• Source records:
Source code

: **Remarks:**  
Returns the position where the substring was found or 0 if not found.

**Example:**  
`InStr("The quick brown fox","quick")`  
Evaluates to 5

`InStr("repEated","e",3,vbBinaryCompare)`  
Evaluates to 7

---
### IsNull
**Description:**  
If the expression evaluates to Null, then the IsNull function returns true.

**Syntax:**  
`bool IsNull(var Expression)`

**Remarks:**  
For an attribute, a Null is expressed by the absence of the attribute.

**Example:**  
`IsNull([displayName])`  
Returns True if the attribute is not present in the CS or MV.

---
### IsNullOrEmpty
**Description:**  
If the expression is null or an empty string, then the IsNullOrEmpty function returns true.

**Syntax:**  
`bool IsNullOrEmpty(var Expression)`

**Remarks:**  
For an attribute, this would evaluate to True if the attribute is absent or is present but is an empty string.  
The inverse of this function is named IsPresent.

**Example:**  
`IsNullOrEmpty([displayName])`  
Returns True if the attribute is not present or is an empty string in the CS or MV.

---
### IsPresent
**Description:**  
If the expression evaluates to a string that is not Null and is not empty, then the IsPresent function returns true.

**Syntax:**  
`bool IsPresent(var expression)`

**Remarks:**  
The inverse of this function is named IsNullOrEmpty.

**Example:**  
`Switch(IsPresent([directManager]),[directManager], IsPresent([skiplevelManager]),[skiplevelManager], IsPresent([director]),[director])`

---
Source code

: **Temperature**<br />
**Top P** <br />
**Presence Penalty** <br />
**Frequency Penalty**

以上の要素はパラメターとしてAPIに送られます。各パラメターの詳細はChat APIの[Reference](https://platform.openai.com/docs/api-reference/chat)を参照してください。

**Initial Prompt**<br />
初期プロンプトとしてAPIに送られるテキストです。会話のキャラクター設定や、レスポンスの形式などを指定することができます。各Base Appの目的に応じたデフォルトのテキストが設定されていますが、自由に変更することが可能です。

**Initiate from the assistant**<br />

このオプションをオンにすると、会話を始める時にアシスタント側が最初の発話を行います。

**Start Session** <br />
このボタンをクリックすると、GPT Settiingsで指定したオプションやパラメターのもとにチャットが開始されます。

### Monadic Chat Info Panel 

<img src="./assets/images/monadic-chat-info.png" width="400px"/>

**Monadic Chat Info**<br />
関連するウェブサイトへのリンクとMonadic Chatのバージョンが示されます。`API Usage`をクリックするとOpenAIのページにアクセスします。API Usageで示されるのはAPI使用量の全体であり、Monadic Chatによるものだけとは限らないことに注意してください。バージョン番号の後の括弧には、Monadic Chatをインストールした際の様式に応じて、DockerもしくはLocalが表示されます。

• What the exercise asks: Gather every line from the entries above that contains the word "inverse". Treat uppercase and lowercase letters as different.

• Answer box:
The inverse of this function is named IsPresent.
The inverse of this function is named IsNullOrEmpty.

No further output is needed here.